THE SOLUTION: Metal liners are being installed in chimneys so the gas fumes never come in contact with the cold masonry. The liners are much smaller & lighter than the chimney so they heat up rapidly and don’t allow condensation to form. These liners are made of a flexible aluminum material so we can snake them down most chimneys.
WHEN CAN’T WE LINE: We are finding a few chimneys where the inside is constructed so that we can’t pull a 5” (usually the largest any chimney will hold) liner down it. In those cases, we can install a side vent 90% furnace and put in a smaller liner for the water heater. Also, many manufacturers are coming out with a "chimney vent kit" which is a flue kit that allows air from around the furnace area to go up the chimney to help keep it warm. This does lower efficiency but is much better than leaving the chimney without a liner.

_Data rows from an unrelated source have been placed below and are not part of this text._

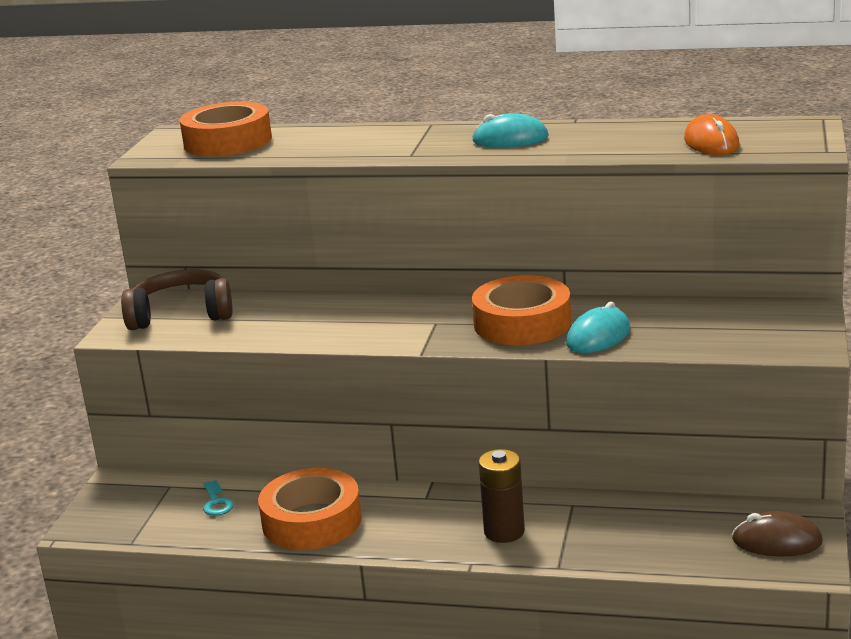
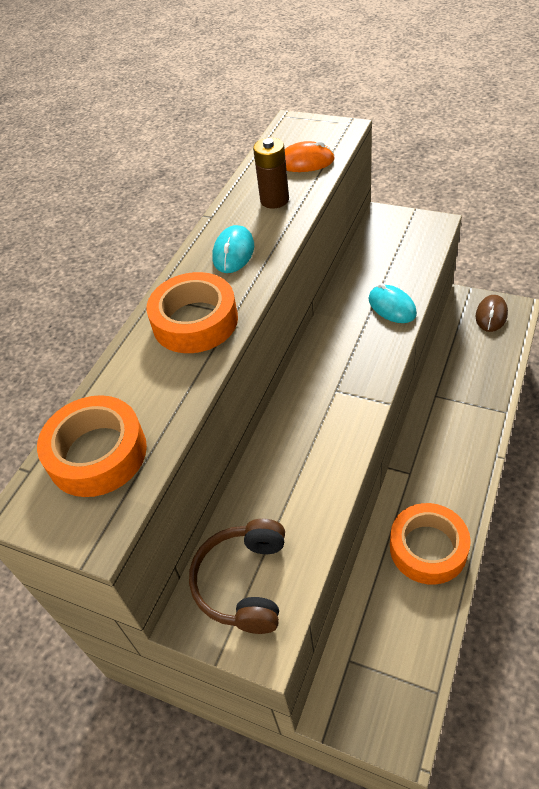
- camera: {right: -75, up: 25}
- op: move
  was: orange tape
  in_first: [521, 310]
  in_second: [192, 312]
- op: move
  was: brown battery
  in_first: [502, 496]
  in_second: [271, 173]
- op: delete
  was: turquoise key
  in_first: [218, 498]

LINER SIZING: The code is clear on sizing of the liner. We are frequently finding installations where the competition wants to put a bigger furnace in than the liner can handle. This will result in fumes spilling out of the water heater draft hood and the possibility of deadly carbon monoxide buildup. There is a good rule of thumb to go by short of studying the gas flue sizing tables. With a 25’ 5” diameter liner, such as an 80% furnace & water heater on the first floor of a 2 story house or a basement of a 1 story house, the maximum furnace input is 100,000 BTUs. With a 35’ 5” diameter liner with a basement furnace & water heater, the maximum furnace input is roughly 125,000 BTUs. If someone quotes a larger furnace than above, the tables need to be consulted carefully. 20% reduction in capacity from tables is used with a metal flexible liner! The number of elbows in the connectors, how the furnace & water heater connect, how much horizontal run there is, all this needs to be taken into consideration when sizing connecting pipes & the liner. ALSO, there are some occasions when the house needs more capacity than we can vent with an 80% furnace. In those cases, you need to side vent a 90% model and line the chimney for the water heater.
This information is all from NFPA54 which contains the National Fuel Gas Code. Most is reprinted in the instruction manuals of new furnaces. Failure to follow this code can result in very expensive chimney damage!